_Work instructions_. Return each line of the rows below that contains the word "many".
══ Input for this task
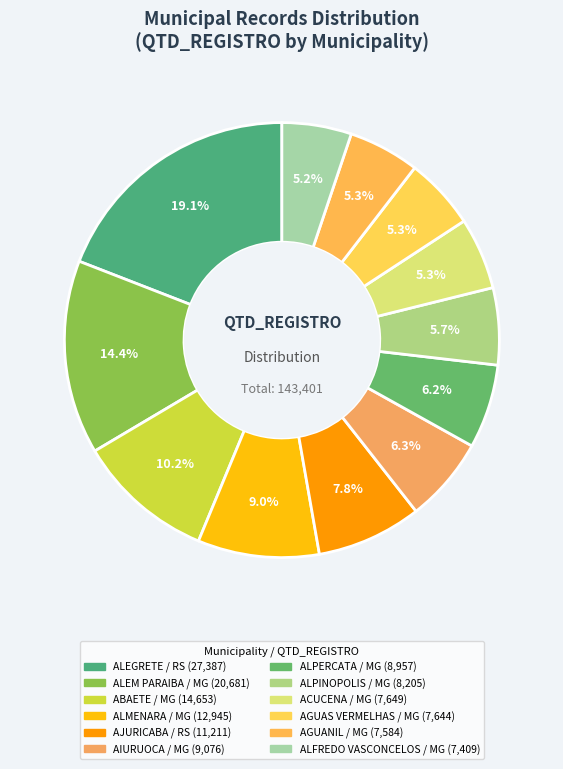

Count the number of slices in the pie.

12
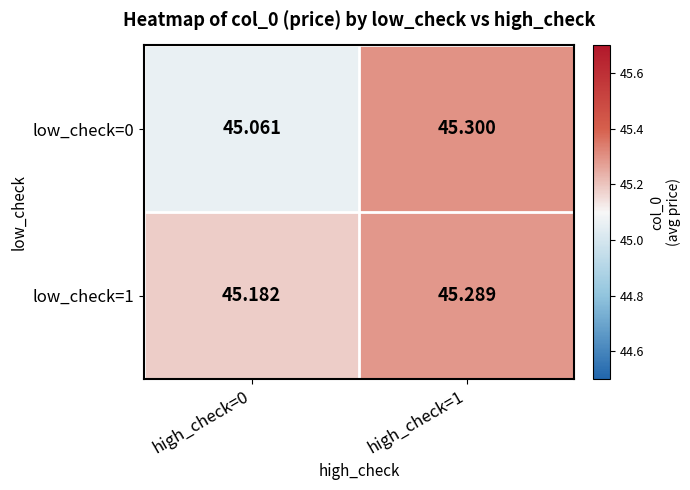

At how many categories does at least one series exceed 45?

2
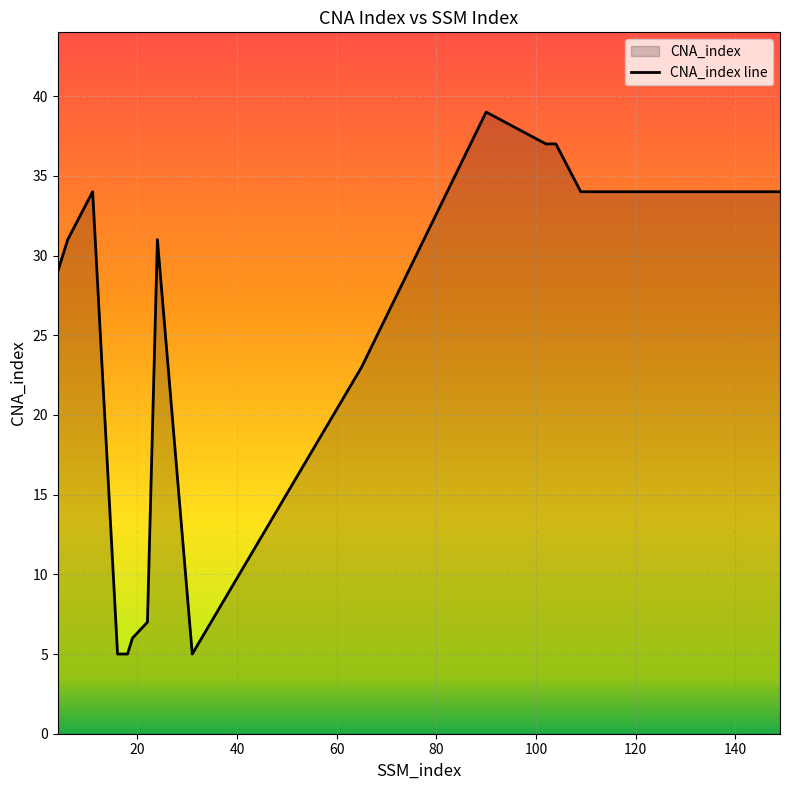

How many points are lower than both their immediate neighbors (excluding endpoints)?

1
════
_Solution to this problem_.
At how many categories does at least one series exceed 45?
How many points are lower than both their immediate neighbors (excluding endpoints)?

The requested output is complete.